Great article, Catherine. A little tangent: I'm really fascinated by the private-public school debate. Curious to know how one decides. Catherine, do you have more to share about this subject? We're in a really good district so I scratch my head why people spend 20k to send their kids to private. Then again I sometimes feel guilty living in such a nice, well-funded town while other cities (families) struggle. It would be interesting to know more; maybe subject for another essay?

Anonymous said...

But socialism is the middle ground and kids who grow up in those environments DO have different perspectives on life...such as the idea that healthcare is a right not a privilege...it's one reason I left the US and moved to a socialist country...to allow my child to develop different ideals. Ideals that the environment/culture DOES support. Now I don't have to fight the system.

lahdidah said...

catherine-- nice piece. we're in the same boat about private school. and the only conversation one has about the issue where i live is along the lines of "we want what's best for our kids".

i, on the other hand, never imagined that my children would go to private school and now that they are, my conflicts about the issue haven't dissipated one bit.

i'm always surprised that private school families seems to think that private schools are simply better and will produce a better person. it's so much more complicated than that and i was gratified to see you seem to be struggling with the same issue.

Anonymous said...

i appreciate this article also. it is very difficult to try to live and practice a certain style of compassion in this world. My 4 year old was playing baby Jesus, with a doll on a pillow, and my husband asked "who was Jesus?" and she responded "the guy who died". it's hard not confuse Harry Potter, Merlin and Yahweh right now. we are about to decide whether we have the hutspa (sp?) to homeschool or if we need the structure and disipline of some school. when we interact with kids that have been in daycare or school of any kind, she usually learns something bad, how to lie, to use "i hate you" as a weapon, how to cover (stand up for the look out is a good lesson, sometimes) but it has put us more onto homeschool for the "institutional" education we don't want our 4 yr old to learn yet.

Geoff Pinkerton said...

The defect of equality is that we only desire it with our superiors. - Henry Becque

If you transported the starving family or the Cuban family to an environment where they could have the choice to practice the socialist model or the "pinata" style of capitalism, you at best would find them wrestling with the same challenges you detail. My toddler instinctively wants more and more not just because I reinforce it but because he wants it.

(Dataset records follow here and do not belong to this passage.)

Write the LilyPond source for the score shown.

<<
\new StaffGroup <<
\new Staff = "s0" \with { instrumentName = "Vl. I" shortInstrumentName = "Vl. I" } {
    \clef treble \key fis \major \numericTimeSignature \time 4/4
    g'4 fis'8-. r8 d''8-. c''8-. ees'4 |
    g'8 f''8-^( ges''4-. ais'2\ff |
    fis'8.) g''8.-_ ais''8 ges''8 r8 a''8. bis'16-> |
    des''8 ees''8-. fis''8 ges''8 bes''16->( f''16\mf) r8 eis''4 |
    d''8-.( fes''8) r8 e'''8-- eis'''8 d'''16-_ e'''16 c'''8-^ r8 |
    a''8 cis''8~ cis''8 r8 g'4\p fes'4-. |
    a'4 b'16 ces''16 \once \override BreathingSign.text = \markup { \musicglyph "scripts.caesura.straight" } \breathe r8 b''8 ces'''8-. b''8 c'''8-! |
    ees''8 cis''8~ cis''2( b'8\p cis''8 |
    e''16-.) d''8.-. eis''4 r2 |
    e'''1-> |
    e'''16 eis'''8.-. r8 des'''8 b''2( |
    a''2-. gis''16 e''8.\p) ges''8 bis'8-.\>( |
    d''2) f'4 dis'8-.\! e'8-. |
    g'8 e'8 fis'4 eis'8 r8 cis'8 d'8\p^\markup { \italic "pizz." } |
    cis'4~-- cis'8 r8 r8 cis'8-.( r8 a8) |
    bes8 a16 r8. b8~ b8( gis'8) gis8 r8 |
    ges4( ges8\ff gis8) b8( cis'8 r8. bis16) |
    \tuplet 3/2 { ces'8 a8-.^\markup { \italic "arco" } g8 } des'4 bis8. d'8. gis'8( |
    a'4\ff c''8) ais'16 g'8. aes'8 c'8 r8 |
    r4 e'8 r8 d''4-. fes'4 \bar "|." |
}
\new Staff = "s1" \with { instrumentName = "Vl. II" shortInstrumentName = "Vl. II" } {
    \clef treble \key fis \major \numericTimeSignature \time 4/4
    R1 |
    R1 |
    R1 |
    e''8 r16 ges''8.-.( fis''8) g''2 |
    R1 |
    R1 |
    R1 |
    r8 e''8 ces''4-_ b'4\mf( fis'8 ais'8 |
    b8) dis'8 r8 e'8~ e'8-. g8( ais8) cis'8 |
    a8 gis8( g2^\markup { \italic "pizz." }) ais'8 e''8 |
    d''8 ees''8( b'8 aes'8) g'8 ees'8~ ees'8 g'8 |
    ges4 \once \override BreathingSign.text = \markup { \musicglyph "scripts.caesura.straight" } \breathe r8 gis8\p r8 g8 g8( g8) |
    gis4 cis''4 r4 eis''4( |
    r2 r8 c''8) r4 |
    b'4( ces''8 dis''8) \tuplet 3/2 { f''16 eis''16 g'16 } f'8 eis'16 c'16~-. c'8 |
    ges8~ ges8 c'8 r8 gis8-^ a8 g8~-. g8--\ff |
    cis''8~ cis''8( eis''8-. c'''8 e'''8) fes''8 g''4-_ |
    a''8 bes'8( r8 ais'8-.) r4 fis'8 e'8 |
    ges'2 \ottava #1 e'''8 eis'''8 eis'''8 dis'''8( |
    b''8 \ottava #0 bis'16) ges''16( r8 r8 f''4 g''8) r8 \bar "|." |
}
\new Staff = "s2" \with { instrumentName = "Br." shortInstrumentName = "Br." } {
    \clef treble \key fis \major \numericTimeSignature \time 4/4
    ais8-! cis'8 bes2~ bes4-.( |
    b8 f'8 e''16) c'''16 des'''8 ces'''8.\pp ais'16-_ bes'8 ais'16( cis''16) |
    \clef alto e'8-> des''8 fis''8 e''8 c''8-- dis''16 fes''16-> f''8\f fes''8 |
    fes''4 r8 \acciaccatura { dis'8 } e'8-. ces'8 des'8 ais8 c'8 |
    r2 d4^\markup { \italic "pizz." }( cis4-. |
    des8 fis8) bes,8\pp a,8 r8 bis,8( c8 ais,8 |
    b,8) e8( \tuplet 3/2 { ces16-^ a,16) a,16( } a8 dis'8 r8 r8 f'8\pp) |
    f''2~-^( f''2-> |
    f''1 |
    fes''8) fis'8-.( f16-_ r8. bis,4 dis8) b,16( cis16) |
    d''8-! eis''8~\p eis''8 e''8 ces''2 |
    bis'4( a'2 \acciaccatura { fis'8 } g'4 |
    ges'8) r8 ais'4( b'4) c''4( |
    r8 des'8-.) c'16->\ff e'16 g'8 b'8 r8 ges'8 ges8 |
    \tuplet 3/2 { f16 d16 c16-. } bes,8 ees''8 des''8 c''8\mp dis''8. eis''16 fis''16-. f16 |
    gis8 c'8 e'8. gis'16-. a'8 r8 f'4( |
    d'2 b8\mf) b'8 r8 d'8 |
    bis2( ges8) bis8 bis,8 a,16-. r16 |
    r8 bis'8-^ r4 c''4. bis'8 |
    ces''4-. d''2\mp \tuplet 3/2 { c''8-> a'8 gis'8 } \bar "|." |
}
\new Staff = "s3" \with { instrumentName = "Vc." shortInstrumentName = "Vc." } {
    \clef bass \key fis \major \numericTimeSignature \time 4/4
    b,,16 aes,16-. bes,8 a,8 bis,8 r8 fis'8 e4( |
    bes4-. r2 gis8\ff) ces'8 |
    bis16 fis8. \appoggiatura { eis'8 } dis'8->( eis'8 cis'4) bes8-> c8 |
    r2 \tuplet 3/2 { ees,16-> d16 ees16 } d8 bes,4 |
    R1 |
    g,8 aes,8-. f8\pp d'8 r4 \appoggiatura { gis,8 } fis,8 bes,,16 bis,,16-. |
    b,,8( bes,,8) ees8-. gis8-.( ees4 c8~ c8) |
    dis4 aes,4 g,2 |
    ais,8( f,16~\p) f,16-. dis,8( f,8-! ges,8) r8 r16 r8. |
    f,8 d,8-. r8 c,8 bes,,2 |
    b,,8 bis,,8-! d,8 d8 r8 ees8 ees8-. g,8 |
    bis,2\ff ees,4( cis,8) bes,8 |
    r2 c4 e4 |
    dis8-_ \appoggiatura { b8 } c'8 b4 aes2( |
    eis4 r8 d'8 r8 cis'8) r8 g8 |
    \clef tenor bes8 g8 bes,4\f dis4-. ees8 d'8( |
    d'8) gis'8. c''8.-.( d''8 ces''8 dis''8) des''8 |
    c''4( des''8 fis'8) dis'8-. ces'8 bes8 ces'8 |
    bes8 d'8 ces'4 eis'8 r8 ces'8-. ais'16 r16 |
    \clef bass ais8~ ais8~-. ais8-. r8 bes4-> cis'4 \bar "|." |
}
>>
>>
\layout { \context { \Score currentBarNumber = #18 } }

A whole other topic is whether the world could sustainably support everyone attaining the same quality of life as first-world countries. Most articles I read on that topic say "no", even with technological advances. A major block is the fact that only a small percentage of the world's water is not salinated, and water is an essential ingredient to our quality of life.

Marabai said...

Yes! I struggle with living in a hyper-consumer based culture and raising children. I don't want my children to feel guilty for wanting things, and yet I feel strongly that material possessions should rank lower on the list than other humans, or the natural world for that matter. A few years ago I gave away my dryer b/c of all the electricity it used (and because my husband nagged me about it incessantly), and I still miss the convenience of drying the clothes quickly, and the soft warm feeling of the cotton. Growing up in this culture it is truly a process to transcend our yearning for conveniences and creature comforts, and I am not totally there yet. Yet, there must be a better, more equitable way to live. Thanks for your piece.

Anonymous said...

I am from the former USSR and will never return. From what I can see, welfare and many other programs are examples of socialism right here in the US and they don't appear to be sending the right message. The stream of people coming from my former eastern block region is still greater than those returning to all other regions combined. Why? Now that's answer you should probe rather than some upper middle class Utopian ideal.